Well, we can start by scaling up the numbers to those of the actual convention. Typically I have around 15 games running in 5 time slots for 25 players. If we assume we’ll always do exactly 3 games per time slot, we get 15^{5} or 759,375 possible variations. And if you think that number got big quickly, consider that since most games have a wide range of number of players, we have to sum all the combination formula results for every possible number of players. If the average game seats 4-6 players, then we calculate C(25, 4) + C(25, 5) + C(25, 6) for a total of 30,297,995 possible player configurations for each game!

Finally we can figure out how long it will take to calculate all those scores by multiplying 30,297,995 by 759,375 (23,007,539,953,125) by the time per score (0.000009 seconds) for 207,067,859.578125 seconds, or roughly six and a half years.

Did I get any of the math wrong up there? Quite possibly — I’m sure you guys will let me know. But the end result is that I’m pleased to have gone down the fancy AI algorithm route for solving this problem rather than banging my head against the brute force method. I’m still pretty sure I came out ahead.

Smashing! And your current system works magically well in practice for the last several years.

Funny thing, in the discrete math textbook I’m currently teaching out of (Rosen) there is an example specifically on “Scheduling Talks” (Sec. 3.1, Ex. 7). It’s a very different set of assumptions: Talks come with a pre-specified start and end time, and you’re trying to fit as many as you can in a day into one lecture hall. Turns out, the greedy algorithm that just sequentially adds feasible talks with the earliest end time is optimal.

You’ve thought about this so much longer than I have. If I were an interviewee, I might at least explore trying a greedy algorithm where you can initially give each individual talk a desirability score. Schedule the best talk in the first slot. Then parallel to that, go through the list…. [thinks] … naw, this isn’t going to be optimal. May reflect more on that in the near term. It’s a tough problem!

I was just talking with some co-workers about this at lunch. Here’s a really fascinating tidbit: my first attempt at solving this was basically a greedy algorithm. When I switched to a genetic algorithm, I used the original greedy algorithm to populate the first generation. I was worried however that this was creating a local maxima, so I switched to a first generation created by pure random values. This came out much worse.

Eventually I discovered the best results came from a mix of the two. The system now creates the initial generation with what looks like a greedy algorithm, but with random noise injected at certain decision points. It favors reasonable choices, but there’s just enough chaos in there to allow it to discover paths to the global maxima.

Not on my best day, Paul! LOL

Will you ever talk about the mass combat rules you use for d&d battles and storming the castle and stuff?

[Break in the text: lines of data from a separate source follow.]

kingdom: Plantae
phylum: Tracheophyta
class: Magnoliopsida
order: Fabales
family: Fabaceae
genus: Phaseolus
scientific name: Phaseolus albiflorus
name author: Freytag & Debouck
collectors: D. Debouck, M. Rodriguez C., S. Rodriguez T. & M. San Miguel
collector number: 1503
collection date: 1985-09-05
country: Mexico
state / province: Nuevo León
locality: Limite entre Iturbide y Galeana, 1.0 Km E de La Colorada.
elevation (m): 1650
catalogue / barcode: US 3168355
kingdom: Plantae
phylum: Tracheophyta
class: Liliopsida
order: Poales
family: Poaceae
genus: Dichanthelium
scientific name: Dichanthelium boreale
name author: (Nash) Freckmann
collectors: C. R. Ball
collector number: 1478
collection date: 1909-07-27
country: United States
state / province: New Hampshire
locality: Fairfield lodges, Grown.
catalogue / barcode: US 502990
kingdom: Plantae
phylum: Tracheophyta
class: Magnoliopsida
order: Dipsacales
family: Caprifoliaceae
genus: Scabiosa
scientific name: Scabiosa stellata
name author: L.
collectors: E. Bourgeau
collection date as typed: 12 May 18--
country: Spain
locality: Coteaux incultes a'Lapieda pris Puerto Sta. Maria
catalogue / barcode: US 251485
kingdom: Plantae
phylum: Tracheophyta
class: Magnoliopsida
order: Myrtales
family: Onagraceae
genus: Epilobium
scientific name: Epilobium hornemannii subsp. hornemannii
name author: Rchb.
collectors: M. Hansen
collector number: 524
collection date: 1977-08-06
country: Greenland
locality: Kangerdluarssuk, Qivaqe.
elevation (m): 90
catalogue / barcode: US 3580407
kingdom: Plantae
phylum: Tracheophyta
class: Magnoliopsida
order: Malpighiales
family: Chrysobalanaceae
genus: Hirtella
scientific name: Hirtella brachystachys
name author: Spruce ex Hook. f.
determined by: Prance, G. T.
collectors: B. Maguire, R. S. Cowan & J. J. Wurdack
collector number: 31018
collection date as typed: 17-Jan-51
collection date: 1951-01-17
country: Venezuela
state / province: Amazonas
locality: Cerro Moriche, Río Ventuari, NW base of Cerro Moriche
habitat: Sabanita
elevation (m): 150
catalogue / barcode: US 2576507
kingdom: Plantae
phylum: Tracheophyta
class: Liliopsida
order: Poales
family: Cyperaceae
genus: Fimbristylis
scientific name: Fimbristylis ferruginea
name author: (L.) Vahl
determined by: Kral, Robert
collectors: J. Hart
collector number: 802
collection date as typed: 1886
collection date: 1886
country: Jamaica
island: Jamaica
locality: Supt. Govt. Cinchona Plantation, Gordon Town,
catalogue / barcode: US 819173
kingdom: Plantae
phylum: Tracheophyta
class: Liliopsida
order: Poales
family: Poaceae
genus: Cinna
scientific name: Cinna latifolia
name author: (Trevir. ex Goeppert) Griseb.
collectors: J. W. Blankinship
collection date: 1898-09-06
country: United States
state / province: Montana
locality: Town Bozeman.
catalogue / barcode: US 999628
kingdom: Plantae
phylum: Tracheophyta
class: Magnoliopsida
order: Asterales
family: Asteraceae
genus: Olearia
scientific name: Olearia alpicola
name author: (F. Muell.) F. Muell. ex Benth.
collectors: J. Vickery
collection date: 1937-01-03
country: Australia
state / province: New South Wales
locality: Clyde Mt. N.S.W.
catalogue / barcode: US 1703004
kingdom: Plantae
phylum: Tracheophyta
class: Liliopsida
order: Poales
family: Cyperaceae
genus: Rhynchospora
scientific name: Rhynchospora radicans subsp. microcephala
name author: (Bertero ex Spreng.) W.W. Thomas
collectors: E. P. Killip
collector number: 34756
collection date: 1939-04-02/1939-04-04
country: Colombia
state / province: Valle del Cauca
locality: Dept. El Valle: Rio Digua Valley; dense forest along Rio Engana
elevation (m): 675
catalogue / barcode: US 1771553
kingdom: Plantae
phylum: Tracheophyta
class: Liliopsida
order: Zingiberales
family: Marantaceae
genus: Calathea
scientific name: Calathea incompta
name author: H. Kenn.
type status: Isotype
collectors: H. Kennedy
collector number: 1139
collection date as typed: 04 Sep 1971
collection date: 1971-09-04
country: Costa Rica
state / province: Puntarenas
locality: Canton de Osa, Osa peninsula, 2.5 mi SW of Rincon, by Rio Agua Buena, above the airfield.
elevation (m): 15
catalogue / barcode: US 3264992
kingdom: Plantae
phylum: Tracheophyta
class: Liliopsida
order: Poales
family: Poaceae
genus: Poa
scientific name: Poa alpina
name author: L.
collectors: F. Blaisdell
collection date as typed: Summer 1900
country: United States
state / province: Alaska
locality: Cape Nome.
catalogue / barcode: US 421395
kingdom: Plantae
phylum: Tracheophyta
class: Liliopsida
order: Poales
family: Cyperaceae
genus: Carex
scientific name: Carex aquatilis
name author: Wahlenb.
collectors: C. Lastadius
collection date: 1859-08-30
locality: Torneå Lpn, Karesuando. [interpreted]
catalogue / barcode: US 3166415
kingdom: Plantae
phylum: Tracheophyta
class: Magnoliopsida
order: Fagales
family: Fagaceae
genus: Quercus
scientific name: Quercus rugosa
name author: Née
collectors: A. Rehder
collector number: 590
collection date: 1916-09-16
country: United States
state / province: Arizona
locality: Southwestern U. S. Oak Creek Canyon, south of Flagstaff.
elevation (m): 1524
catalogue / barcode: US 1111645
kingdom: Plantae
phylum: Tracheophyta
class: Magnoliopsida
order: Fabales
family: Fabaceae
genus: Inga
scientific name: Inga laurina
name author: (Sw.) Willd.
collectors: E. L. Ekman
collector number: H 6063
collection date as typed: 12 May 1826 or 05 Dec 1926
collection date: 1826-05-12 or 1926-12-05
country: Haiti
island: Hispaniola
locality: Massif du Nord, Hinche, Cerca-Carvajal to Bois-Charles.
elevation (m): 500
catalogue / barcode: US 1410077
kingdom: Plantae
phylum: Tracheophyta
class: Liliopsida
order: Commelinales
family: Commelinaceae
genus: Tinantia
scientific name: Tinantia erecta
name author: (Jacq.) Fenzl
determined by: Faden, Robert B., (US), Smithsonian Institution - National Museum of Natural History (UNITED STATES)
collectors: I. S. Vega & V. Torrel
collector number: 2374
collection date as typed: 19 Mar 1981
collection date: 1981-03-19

That’s really Dan’s area. You might search his blog for “Book of War”, which are his custom rules for such. I’m not sure if he ever wrote anything specifically for castle storming though. I used those rules for the Battle of Bridgefaire in my own campaign.

Do you base scoring on the raw sum of ranks, or do you square or otherwise adjust to that very bad ranks are unlikely? I.e., are 10 1-rank shifts equivalent to 1 10-rank shift?

I use the raw sum. A square is an interesting idea. I did once try weighting the scores to favor the top 3, under the assumption that players would vastly prefer games 1, 2, 8, 11 than 4, 5, 6, 7. As I recall, it did not significantly change the final results.